### Problem to work on
Below are records; transcribe only the line with "B3 ^G | E2 c" and those after it, through the last line, without any change.

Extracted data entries
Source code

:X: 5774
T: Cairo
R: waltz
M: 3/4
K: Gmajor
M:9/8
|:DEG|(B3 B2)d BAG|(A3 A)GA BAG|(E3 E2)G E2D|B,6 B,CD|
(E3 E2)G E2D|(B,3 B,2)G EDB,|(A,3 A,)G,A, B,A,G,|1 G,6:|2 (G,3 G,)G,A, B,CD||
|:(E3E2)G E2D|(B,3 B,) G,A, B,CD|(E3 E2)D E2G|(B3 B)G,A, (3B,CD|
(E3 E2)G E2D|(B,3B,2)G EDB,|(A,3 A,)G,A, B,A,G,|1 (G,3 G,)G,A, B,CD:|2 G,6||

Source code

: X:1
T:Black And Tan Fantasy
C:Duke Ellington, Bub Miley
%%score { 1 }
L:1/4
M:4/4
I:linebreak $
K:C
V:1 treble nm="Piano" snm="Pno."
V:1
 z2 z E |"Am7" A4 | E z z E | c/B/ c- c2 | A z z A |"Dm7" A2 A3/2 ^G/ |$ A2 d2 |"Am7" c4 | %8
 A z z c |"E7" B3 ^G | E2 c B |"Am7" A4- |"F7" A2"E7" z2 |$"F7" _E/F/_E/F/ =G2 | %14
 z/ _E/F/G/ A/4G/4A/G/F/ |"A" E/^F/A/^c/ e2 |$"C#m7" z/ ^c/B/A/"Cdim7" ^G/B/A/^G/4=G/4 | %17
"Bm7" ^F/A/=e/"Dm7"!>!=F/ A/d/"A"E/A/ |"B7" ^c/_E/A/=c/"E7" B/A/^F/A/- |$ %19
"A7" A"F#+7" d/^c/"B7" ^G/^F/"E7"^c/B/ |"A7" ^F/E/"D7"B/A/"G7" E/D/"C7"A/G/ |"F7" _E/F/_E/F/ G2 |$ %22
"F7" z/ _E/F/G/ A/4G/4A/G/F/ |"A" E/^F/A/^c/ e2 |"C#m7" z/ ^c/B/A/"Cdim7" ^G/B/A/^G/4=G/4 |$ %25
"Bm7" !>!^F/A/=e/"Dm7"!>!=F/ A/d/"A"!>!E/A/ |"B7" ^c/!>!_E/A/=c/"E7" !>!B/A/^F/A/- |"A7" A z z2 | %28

### Solution to the exercise
 A z z c |"E7" B3 ^G | E2 c B |"Am7" A4- |"F7" A2"E7" z2 |$"F7" _E/F/_E/F/ =G2 | %14
 z/ _E/F/G/ A/4G/4A/G/F/ |"A" E/^F/A/^c/ e2 |$"C#m7" z/ ^c/B/A/"Cdim7" ^G/B/A/^G/4=G/4 | %17
"Bm7" ^F/A/=e/"Dm7"!>!=F/ A/d/"A"E/A/ |"B7" ^c/_E/A/=c/"E7" B/A/^F/A/- |$ %19
"A7" A"F#+7" d/^c/"B7" ^G/^F/"E7"^c/B/ |"A7" ^F/E/"D7"B/A/"G7" E/D/"C7"A/G/ |"F7" _E/F/_E/F/ G2 |$ %22
"F7" z/ _E/F/G/ A/4G/4A/G/F/ |"A" E/^F/A/^c/ e2 |"C#m7" z/ ^c/B/A/"Cdim7" ^G/B/A/^G/4=G/4 |$ %25
"Bm7" !>!^F/A/=e/"Dm7"!>!=F/ A/d/"A"!>!E/A/ |"B7" ^c/!>!_E/A/=c/"E7" !>!B/A/^F/A/- |"A7" A z z2 | %28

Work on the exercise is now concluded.